### Given data
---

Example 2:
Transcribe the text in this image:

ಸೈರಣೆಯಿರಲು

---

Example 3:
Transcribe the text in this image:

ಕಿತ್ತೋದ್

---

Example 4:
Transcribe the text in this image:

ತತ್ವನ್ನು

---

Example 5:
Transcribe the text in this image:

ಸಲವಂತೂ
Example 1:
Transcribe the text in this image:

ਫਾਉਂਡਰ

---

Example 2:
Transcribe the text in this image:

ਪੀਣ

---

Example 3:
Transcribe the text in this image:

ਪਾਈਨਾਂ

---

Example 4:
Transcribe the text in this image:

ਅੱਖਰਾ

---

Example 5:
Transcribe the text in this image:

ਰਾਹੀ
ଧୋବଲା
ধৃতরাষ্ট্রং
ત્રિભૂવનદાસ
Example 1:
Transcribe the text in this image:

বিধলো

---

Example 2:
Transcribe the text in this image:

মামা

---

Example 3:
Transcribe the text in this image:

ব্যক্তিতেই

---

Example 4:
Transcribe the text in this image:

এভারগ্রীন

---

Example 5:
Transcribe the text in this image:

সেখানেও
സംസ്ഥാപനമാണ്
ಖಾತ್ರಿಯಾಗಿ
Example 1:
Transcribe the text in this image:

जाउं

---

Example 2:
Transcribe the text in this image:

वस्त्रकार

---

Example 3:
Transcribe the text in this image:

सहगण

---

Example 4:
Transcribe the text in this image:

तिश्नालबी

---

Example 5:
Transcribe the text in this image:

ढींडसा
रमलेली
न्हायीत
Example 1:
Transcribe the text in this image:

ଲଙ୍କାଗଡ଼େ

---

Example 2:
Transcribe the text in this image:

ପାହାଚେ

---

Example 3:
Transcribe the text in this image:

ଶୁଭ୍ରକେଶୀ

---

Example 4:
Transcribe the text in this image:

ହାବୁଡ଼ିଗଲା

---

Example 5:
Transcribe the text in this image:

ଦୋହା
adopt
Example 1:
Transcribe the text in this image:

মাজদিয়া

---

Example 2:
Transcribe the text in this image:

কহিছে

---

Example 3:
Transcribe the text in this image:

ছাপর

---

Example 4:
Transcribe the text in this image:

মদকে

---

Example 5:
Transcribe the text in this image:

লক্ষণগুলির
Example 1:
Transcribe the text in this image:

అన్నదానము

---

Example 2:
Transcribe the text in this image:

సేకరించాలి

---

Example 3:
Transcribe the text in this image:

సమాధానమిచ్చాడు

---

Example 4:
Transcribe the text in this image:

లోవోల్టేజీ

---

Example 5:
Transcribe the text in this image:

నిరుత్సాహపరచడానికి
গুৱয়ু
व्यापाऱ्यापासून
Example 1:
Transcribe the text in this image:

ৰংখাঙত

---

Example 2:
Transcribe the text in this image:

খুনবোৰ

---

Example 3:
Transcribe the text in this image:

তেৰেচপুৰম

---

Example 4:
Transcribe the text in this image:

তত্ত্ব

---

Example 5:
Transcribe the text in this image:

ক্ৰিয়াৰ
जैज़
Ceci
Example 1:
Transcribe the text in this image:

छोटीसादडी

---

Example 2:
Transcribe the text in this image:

### Assignment
Set down the material above again, word for word.

### Task output
---

Example 2:
Transcribe the text in this image:

ಸೈರಣೆಯಿರಲು

---

Example 3:
Transcribe the text in this image:

ಕಿತ್ತೋದ್

---

Example 4:
Transcribe the text in this image:

ತತ್ವನ್ನು

---

Example 5:
Transcribe the text in this image:

ಸಲವಂತೂ
Example 1:
Transcribe the text in this image:

ਫਾਉਂਡਰ

---

Example 2:
Transcribe the text in this image:

ਪੀਣ

---

Example 3:
Transcribe the text in this image:

ਪਾਈਨਾਂ

---

Example 4:
Transcribe the text in this image:

ਅੱਖਰਾ

---

Example 5:
Transcribe the text in this image:

ਰਾਹੀ
ଧୋବଲା
ধৃতরাষ্ট্রং
ત્રિભૂવનદાસ
Example 1:
Transcribe the text in this image:

বিধলো

---

Example 2:
Transcribe the text in this image:

মামা

---

Example 3:
Transcribe the text in this image:

ব্যক্তিতেই

---

Example 4:
Transcribe the text in this image:

এভারগ্রীন

---

Example 5:
Transcribe the text in this image:

সেখানেও
സംസ്ഥാപനമാണ്
ಖಾತ್ರಿಯಾಗಿ
Example 1:
Transcribe the text in this image:

जाउं

---

Example 2:
Transcribe the text in this image:

वस्त्रकार

---

Example 3:
Transcribe the text in this image:

सहगण

---

Example 4:
Transcribe the text in this image:

तिश्नालबी

---

Example 5:
Transcribe the text in this image:

ढींडसा
रमलेली
न्हायीत
Example 1:
Transcribe the text in this image:

ଲଙ୍କାଗଡ଼େ

---

Example 2:
Transcribe the text in this image:

ପାହାଚେ

---

Example 3:
Transcribe the text in this image:

ଶୁଭ୍ରକେଶୀ

---

Example 4:
Transcribe the text in this image:

ହାବୁଡ଼ିଗଲା

---

Example 5:
Transcribe the text in this image:

ଦୋହା
adopt
Example 1:
Transcribe the text in this image:

মাজদিয়া

---

Example 2:
Transcribe the text in this image:

কহিছে

---

Example 3:
Transcribe the text in this image:

ছাপর

---

Example 4:
Transcribe the text in this image:

মদকে

---

Example 5:
Transcribe the text in this image:

লক্ষণগুলির
Example 1:
Transcribe the text in this image:

అన్నదానము

---

Example 2:
Transcribe the text in this image:

సేకరించాలి

---

Example 3:
Transcribe the text in this image:

సమాధానమిచ్చాడు

---

Example 4:
Transcribe the text in this image:

లోవోల్టేజీ

---

Example 5:
Transcribe the text in this image:

నిరుత్సాహపరచడానికి
গুৱয়ু
व्यापाऱ्यापासून
Example 1:
Transcribe the text in this image:

ৰংখাঙত

---

Example 2:
Transcribe the text in this image:

খুনবোৰ

---

Example 3:
Transcribe the text in this image:

তেৰেচপুৰম

---

Example 4:
Transcribe the text in this image:

তত্ত্ব

---

Example 5:
Transcribe the text in this image:

ক্ৰিয়াৰ
जैज़
Ceci
Example 1:
Transcribe the text in this image:

छोटीसादडी

---

Example 2:
Transcribe the text in this image:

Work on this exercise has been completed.